Synopsis

Reckoning is a triptych addressing the fallout from the Truth and Reconciliation Commission within the community. The work was shot entirely in Mohkinstsis.

This project was created in collaboration with Paul Chaput, a Métis Elder and academic who helped to create the Independent Assessment Process (IAP) and who served as an adjudicator himself.

Witness is a movement exploration of the official government adjudicators of the TRC – each having to review and retraumatize toward a victim payout based on a cumulative offence-based point system. Witness chronicles the unravelling of a non-Indigenous adjudicator by directly monetizing the devastation perpetrated by a system that is not what it pretends to be. This person is a newer Canadian who did not learn about the truth until now. In her temporary office, an adjudicator crumbles under associative post-traumatic stress disorder. Pam Tzeng, a Mohkinstsis based dancer, performs this scene, scored to the IAP guideline text and the haunting composition of violist Melody McKiver.

The second section is Daughter. For this realistic two-hander, we have Quelemia Sparrow (Musqueam) and Telly James (Siksika/Kainai.) A woman whose mother attended an IRS also has a father who worked at one. Her father is accused by a former IRS student of the worst violation, and the heartbreak of this accusation stops his heart cold. Grieving and irrational, the woman seeks out the survivor to enact vengeance . After seducing him online, she invites the survivor over to her apartment. Dinner at her place followed swiftly by consensual sex, and she lashes herself to the dining room table, beats herself about and shrieks until a neighbour enters, thereby framing her “date” of rape. It is an exploration of the terrible actions that can take place when a person does not receive the help they need.

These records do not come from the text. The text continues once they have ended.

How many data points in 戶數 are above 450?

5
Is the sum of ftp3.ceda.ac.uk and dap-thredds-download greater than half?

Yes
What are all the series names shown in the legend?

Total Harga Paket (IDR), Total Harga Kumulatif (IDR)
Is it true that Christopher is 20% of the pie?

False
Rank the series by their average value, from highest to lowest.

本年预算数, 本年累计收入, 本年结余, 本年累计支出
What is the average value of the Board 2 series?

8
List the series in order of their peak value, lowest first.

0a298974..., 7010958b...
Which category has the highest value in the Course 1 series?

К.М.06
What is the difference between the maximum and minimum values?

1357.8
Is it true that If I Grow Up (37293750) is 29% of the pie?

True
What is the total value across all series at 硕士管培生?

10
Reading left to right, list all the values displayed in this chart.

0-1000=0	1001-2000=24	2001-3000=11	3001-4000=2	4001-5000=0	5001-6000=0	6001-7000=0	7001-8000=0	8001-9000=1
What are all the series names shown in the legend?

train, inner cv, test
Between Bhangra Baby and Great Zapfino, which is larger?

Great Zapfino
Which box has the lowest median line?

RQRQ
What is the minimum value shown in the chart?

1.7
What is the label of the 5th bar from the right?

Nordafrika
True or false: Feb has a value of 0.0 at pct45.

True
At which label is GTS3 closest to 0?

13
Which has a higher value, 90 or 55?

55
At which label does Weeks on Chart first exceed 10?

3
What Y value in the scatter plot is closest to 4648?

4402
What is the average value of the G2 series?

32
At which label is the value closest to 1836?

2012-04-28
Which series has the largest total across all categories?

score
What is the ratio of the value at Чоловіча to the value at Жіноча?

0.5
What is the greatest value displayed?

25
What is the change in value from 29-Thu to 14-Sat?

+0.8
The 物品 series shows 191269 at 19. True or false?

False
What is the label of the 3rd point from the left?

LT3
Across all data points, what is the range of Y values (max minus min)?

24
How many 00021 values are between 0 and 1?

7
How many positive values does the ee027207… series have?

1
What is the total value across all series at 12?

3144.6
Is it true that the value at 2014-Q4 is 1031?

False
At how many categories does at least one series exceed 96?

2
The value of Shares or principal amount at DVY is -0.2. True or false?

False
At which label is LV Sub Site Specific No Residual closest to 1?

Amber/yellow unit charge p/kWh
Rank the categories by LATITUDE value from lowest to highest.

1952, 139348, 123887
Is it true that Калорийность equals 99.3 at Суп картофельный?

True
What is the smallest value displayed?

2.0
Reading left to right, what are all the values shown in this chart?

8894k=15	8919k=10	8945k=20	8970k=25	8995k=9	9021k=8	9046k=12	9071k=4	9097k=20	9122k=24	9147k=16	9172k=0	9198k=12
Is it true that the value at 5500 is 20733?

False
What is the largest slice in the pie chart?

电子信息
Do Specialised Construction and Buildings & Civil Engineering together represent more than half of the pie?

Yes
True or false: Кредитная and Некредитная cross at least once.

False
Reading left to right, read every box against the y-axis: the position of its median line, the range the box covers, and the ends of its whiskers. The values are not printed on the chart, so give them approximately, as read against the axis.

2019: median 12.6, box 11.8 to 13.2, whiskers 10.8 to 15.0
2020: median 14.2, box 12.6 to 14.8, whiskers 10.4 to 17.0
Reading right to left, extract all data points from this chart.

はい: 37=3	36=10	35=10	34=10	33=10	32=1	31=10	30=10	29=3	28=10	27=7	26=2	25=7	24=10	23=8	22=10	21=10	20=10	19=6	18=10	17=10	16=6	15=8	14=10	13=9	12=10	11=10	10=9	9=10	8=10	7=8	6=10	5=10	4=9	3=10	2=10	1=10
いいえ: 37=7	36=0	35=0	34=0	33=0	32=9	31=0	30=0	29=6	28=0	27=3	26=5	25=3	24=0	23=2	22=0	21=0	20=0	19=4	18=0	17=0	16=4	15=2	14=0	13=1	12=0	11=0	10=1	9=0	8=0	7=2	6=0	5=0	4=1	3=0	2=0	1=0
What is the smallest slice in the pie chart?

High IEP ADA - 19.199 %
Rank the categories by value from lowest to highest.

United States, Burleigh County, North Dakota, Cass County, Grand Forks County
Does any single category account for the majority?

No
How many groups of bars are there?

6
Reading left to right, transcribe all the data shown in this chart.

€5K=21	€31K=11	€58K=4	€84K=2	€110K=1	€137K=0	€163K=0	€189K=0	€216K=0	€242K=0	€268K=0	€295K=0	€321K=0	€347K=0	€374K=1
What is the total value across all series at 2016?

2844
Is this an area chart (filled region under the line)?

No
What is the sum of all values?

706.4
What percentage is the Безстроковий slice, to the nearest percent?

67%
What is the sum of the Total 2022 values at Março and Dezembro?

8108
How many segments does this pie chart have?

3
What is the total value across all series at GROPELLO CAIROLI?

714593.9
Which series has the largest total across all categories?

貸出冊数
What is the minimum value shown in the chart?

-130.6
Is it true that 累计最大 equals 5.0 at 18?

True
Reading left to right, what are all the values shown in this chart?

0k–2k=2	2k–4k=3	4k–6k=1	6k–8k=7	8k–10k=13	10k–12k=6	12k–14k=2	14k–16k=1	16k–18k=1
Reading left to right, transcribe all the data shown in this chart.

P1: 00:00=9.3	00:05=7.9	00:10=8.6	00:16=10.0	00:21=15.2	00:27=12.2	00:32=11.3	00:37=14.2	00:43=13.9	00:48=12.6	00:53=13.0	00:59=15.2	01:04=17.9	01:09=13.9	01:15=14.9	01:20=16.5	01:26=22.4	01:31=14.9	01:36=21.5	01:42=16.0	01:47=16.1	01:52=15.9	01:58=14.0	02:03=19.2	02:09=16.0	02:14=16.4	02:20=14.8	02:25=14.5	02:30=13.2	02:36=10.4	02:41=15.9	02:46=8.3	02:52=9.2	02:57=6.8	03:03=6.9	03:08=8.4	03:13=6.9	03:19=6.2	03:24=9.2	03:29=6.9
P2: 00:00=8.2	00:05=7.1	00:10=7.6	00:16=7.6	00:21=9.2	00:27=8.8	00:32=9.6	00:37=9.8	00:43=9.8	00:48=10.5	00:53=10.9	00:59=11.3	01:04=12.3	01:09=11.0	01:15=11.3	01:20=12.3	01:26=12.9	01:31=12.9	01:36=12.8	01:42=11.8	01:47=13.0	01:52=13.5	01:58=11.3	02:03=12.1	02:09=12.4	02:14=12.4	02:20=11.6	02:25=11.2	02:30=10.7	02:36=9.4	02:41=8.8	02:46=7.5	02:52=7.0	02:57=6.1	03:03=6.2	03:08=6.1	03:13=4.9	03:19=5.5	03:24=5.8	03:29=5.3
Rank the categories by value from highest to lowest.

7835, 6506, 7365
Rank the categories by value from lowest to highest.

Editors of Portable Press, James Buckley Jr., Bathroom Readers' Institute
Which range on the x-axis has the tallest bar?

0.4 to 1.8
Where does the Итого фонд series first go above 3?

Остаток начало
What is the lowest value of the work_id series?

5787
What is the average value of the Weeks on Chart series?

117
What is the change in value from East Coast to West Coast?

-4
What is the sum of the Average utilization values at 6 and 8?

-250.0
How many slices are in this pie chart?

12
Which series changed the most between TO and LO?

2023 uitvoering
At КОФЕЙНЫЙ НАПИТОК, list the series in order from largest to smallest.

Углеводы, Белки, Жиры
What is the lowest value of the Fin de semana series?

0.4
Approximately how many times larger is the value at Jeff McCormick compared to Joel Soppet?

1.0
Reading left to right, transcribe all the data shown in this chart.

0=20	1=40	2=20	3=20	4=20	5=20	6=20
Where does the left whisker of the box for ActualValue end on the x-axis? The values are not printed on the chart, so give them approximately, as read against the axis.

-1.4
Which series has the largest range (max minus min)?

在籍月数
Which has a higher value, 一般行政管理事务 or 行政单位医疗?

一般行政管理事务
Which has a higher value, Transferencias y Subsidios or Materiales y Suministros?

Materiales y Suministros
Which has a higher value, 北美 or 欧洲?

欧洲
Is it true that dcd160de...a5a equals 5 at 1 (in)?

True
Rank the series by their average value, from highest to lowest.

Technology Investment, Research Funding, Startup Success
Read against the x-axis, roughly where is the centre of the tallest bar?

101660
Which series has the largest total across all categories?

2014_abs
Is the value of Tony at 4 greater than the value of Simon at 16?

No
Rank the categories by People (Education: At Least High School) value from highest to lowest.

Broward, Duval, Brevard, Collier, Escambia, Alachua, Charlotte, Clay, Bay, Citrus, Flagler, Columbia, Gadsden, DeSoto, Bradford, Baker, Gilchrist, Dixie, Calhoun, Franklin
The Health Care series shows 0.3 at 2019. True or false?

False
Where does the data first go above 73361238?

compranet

The final scene, Survivor, was written to be performed by the actor Jonathan Fisher, Anishnabe of Wikwemikong. This is the story of a former student who attended his IAP hearing, gave testimony, and collected his payout. He plans and pays for his funeral services, and aims to end his own life on the steps of Parliament Hill. He  designed the Band Council website, and maintained their Facebook page. With this knowledge and access, he records his “suicide note.” This task completed, he must make one last call to his older sister, in hopes she will release her feelings of guilt for not being able to protect him when they were at school. When his nephew answers the phone, the man’s desire for life is restored just enough to fan an ember. He is invited over for supper. On hanging up, the man deletes the video and prepares for the first visit he’ll have with his sister since they came home from Residential School. A moment of love and hope.